The task >> Each entry below should be written out exactly as it is, with no pictures.

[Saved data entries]
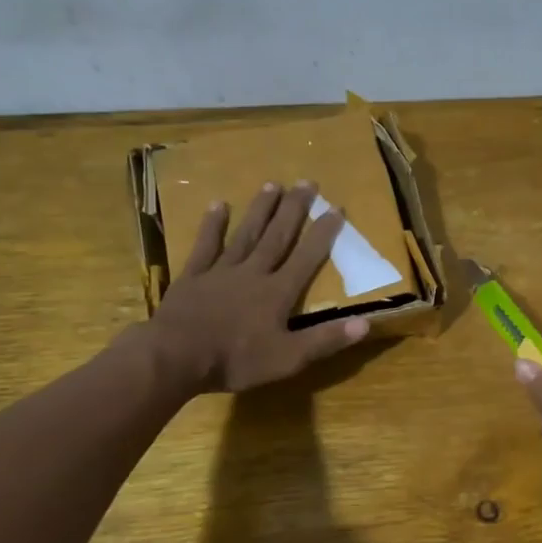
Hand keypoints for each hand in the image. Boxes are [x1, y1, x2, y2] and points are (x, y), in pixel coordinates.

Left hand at [148, 182, 370, 394]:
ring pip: (246, 234)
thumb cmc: (236, 361)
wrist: (176, 357)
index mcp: (278, 293)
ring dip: (261, 210)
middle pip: (278, 236)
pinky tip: (218, 205)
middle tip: (307, 182)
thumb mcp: (288, 359)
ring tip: (273, 184)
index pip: (307, 258)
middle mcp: (254, 273)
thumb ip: (325, 340)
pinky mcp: (193, 276)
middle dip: (294, 209)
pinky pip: (205, 245)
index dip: (323, 234)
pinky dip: (212, 225)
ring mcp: (221, 271)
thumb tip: (365, 323)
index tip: (337, 208)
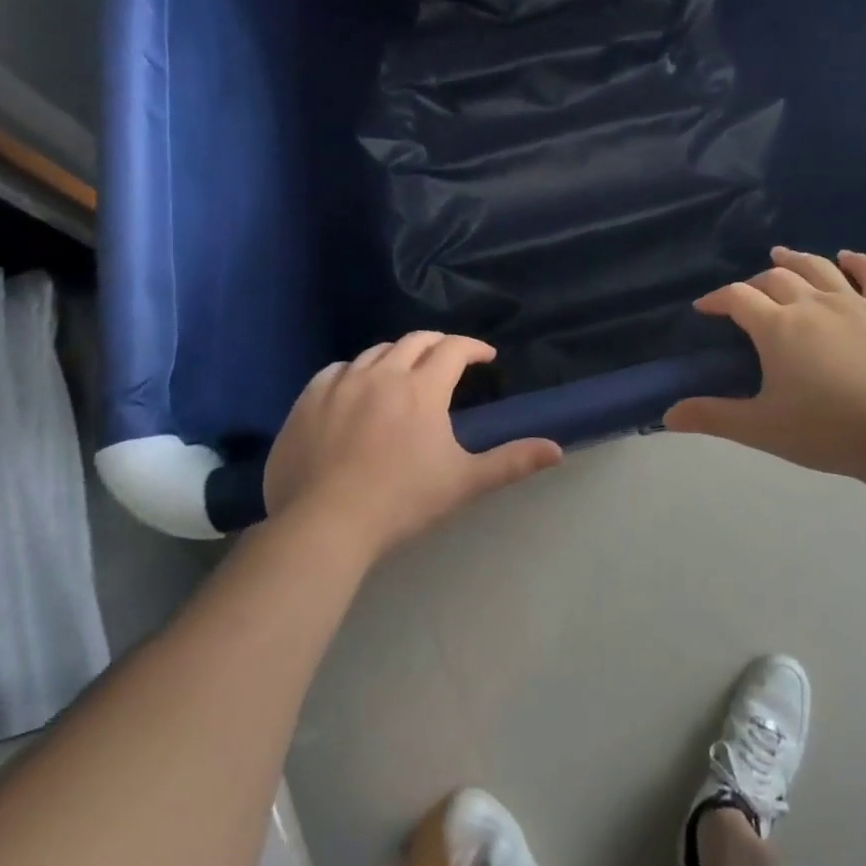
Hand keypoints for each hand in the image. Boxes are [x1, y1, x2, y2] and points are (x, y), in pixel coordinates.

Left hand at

Response >>
Hand keypoints for each hand in the image. Boxes are [x1, y1, x2, y2] and points are (x, y), in pixel coordinates.

Left hand at [148, 182, 370, 394]:
ring pip: (246, 234)
thumb cmc: (236, 361)
wrist: (176, 357)
index mcp: (278, 293)
ring dip: (261, 210)
middle pip: (278, 236)
pinky tip: (218, 205)
middle tip: (307, 182)
thumb mcp: (288, 359)
ring tip: (273, 184)
index pip: (307, 258)
middle mcp: (254, 273)
thumb ip: (325, 340)
pinky mcp: (193, 276)
middle dip: (294, 209)
pinky pip: (205, 245)
index dip: (323, 234)
pinky dip: (212, 225)
ring mcp: (221, 271)
thumb tip: (365, 323)
index tip: (337, 208)
Hand keypoints for each hand in the image. Boxes are [x1, y1, x2, y2] and points are (x, y), in pixel coordinates.

Left hand at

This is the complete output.